* **About this exercise**: All pictures must be left out as you transcribe the lines from the first line of the data to the line containing "width:41px; align-self:stretch; display:flex;", both included.

BEGIN Data excerpts

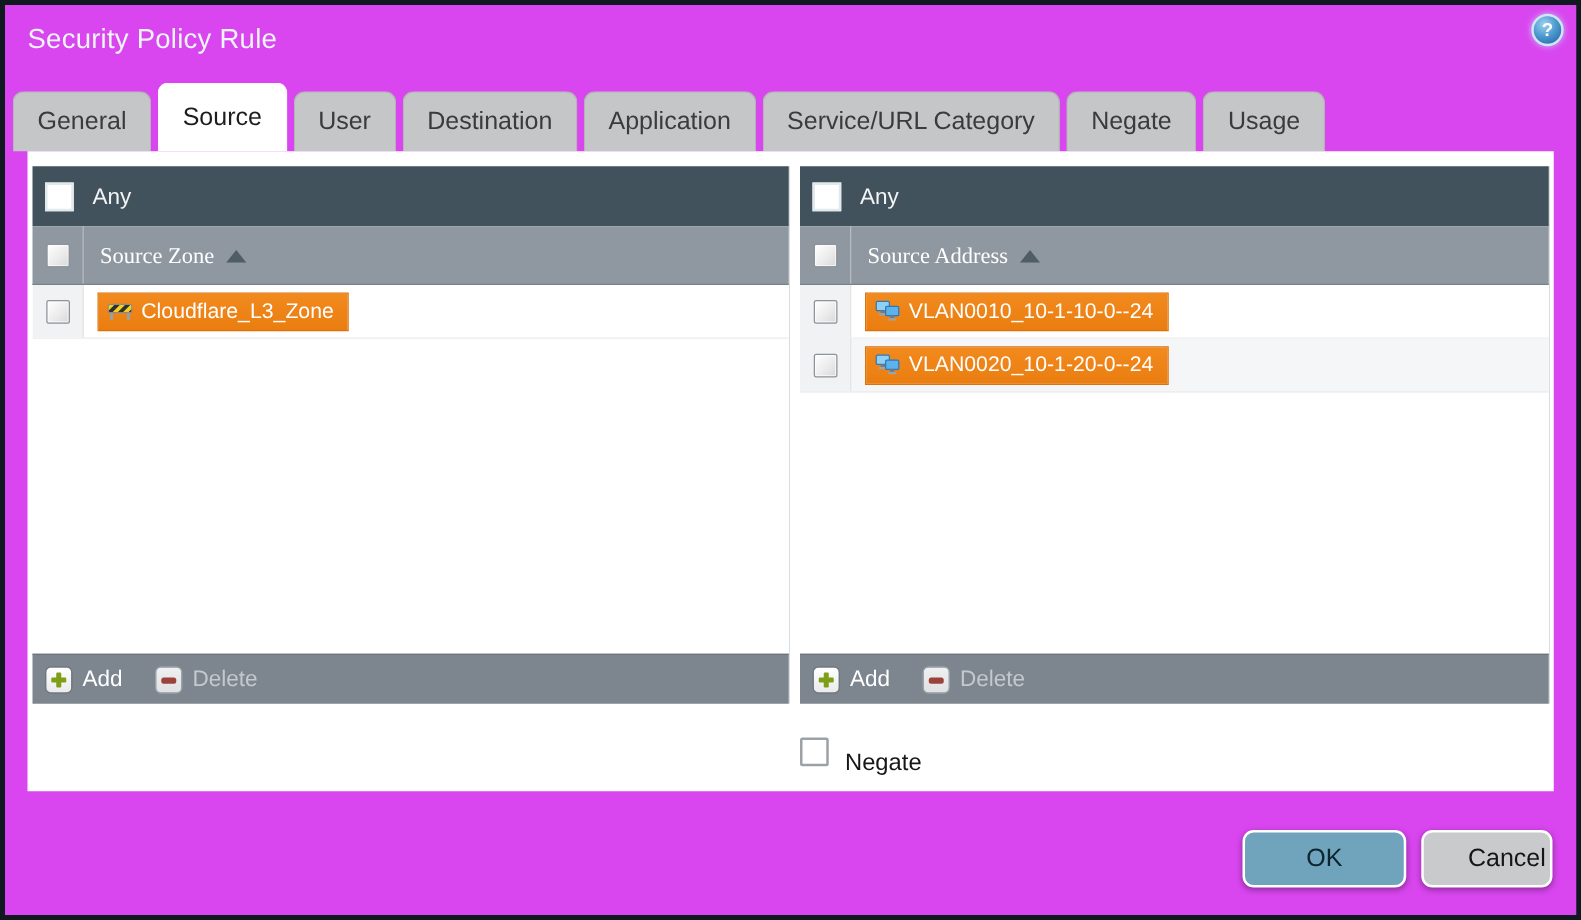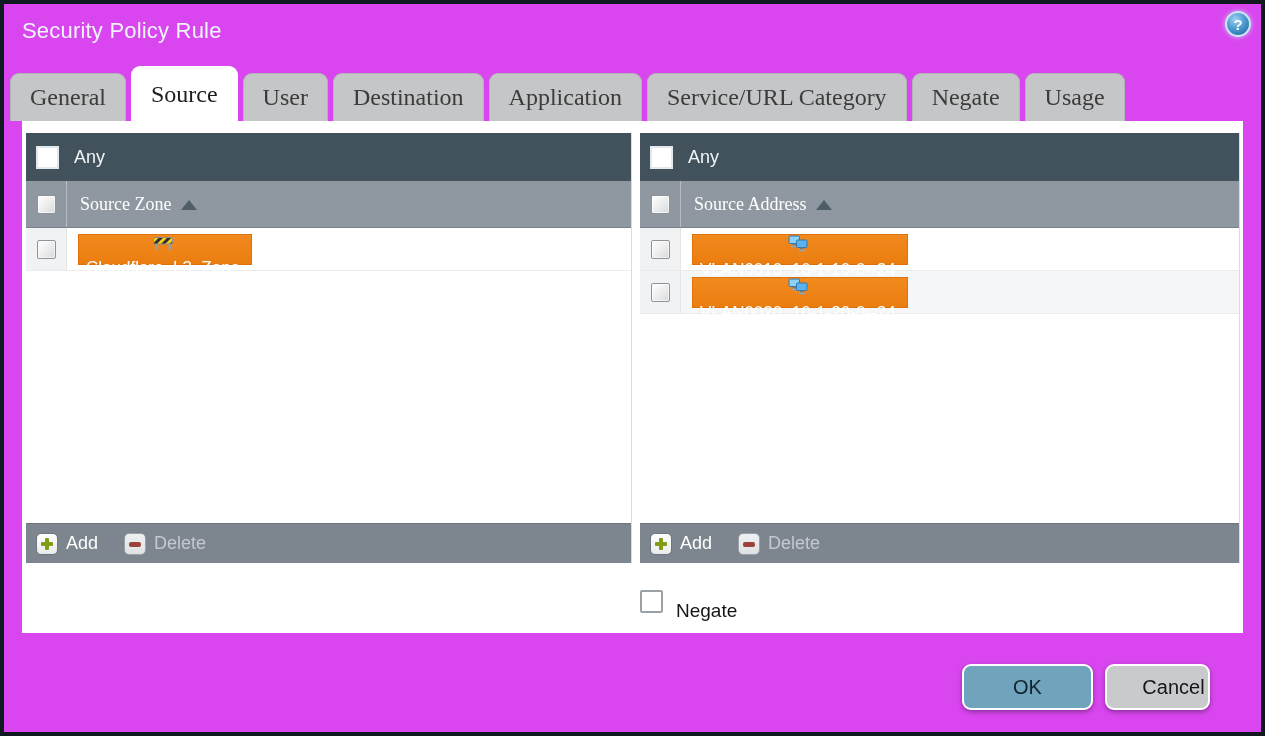--- a/index.html
+++ b/index.html
@@ -17,23 +17,23 @@
     position:absolute; right:10px; top:7px; width:26px; height:26px; border-radius:50%;
     background:radial-gradient(circle at 38% 30%, #9fd2ef 0%, #4d9cd0 45%, #1f5f9e 100%);
     border:2px solid #cfe7f5; color:#ffffff; font-weight:bold; font-size:15px;
     display:flex; align-items:center; justify-content:center;
     box-shadow:0 0 5px rgba(190,225,245,.8); cursor:pointer;
   }
 
   
   .tabs { position:absolute; left:6px; top:58px; height:59px; display:flex; align-items:flex-end; gap:5px; }
   .tab {
-    background:#c5c6c7; color:#3b3b3b; font-size:24px; padding:4px 19px; height:48px;
+    background:#c5c6c7; color:#3b3b3b; font-size:20px; padding:4px 19px; height:48px;
     display:flex; align-items:center; border-radius:9px 9px 0 0; cursor:pointer;
-    border:1px solid #b3b4b5; border-bottom:none; white-space:nowrap;font-family:Liberation Serif, serif;
+    border:1px solid #b3b4b5; border-bottom:none; white-space:nowrap;
   }
   .tab.active {
     background:#ffffff; color:#1d1d1d; height:55px; border-color:#ffffff; z-index:3; padding-bottom:4px;
   }
 
   
   .content {
     position:absolute; left:18px; top:117px; width:1221px; height:512px;
     background:#ffffff; z-index:2;
   }
@@ -73,21 +73,21 @@
 
   .rows { flex:1 1 auto; background:#ffffff; overflow:hidden; }
   .row { height:43px; display:flex; align-items:center; border-bottom:1px solid #ececed; }
   .row.alt { background:#f5f6f7; }
   .row-cbcell { width:41px; align-self:stretch; display:flex; align-items:center; justify-content:center;
                 background:#f1f2f3; border-right:1px solid #e4e5e6; }
 
   .tag {
     display:inline-flex; align-items:center; gap:7px; height:31px; margin-left:11px;
     background:linear-gradient(#f28a1e,#ea7d10); border:1px solid #de7109;
-    padding:0 11px 0 7px; color:#ffffff; font-size:17px; white-space:nowrap; cursor:pointer;flex-direction:column;
+    padding:0 11px 0 7px; color:#ffffff; font-size:17px; white-space:nowrap; cursor:pointer;
   }
   .tag svg { flex:0 0 auto; }
 
   .panel-footer {
     height:40px; background:#7d868f; border-top:1px solid #6c757d;
     display:flex; align-items:center; gap:26px; padding-left:10px; flex:0 0 auto;
   }
   .foot-btn { display:inline-flex; align-items:center; gap:8px; cursor:pointer; }
   .foot-btn .label { color:#ffffff; font-size:18px; }
   .foot-btn.disabled { cursor:default; }
@@ -103,21 +103,21 @@
   .minus-bar { position:absolute; left:4px; top:8.5px; width:12px; height:4.5px; border-radius:2px; background:#9c423b; }
 
   .negate { position:absolute; left:618px; top:459px; display:flex; align-items:center; gap:13px; }
   .negate-cb { width:23px; height:23px; background:#ffffff; border:2px solid #9aa2a8; border-radius:2px; }
   .negate-label { font-size:19px; color:#161616;margin-top:20px; }
 
   
   .btn {
     position:absolute; top:660px; height:46px; border-radius:9px; border:2.5px solid #ffffff;
     font-family:"Liberation Sans", sans-serif; font-size:20px; color:#0f2530;
-    cursor:pointer; box-shadow:0 2px 5px rgba(0,0,0,.35); z-index:4;
+    cursor:pointer; box-shadow:0 2px 5px rgba(0,0,0,.35); z-index:4;margin-left:32px;
   }
   .btn.ok     { left:958px;  width:131px; background:#70a3bc; }
   .btn.cancel { left:1101px; width:105px; background:#c9cacc; color:#161616;padding-left:32px; }
 </style>
 </head>
 <body>
 
 <div class="frame">
 
   <div class="titlebar">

END Data excerpts

* **Result below**:
--- a/index.html
+++ b/index.html
@@ -17,23 +17,23 @@
     position:absolute; right:10px; top:7px; width:26px; height:26px; border-radius:50%;
     background:radial-gradient(circle at 38% 30%, #9fd2ef 0%, #4d9cd0 45%, #1f5f9e 100%);
     border:2px solid #cfe7f5; color:#ffffff; font-weight:bold; font-size:15px;
     display:flex; align-items:center; justify-content:center;
     box-shadow:0 0 5px rgba(190,225,245,.8); cursor:pointer;
   }
 
   
   .tabs { position:absolute; left:6px; top:58px; height:59px; display:flex; align-items:flex-end; gap:5px; }
   .tab {
-    background:#c5c6c7; color:#3b3b3b; font-size:24px; padding:4px 19px; height:48px;
+    background:#c5c6c7; color:#3b3b3b; font-size:20px; padding:4px 19px; height:48px;
     display:flex; align-items:center; border-radius:9px 9px 0 0; cursor:pointer;
-    border:1px solid #b3b4b5; border-bottom:none; white-space:nowrap;font-family:Liberation Serif, serif;
+    border:1px solid #b3b4b5; border-bottom:none; white-space:nowrap;
   }
   .tab.active {
     background:#ffffff; color:#1d1d1d; height:55px; border-color:#ffffff; z-index:3; padding-bottom:4px;
   }
 
   
   .content {
     position:absolute; left:18px; top:117px; width:1221px; height:512px;
     background:#ffffff; z-index:2;
   }
@@ -73,21 +73,21 @@
 
   .rows { flex:1 1 auto; background:#ffffff; overflow:hidden; }
   .row { height:43px; display:flex; align-items:center; border-bottom:1px solid #ececed; }
   .row.alt { background:#f5f6f7; }
   .row-cbcell { width:41px; align-self:stretch; display:flex; align-items:center; justify-content:center;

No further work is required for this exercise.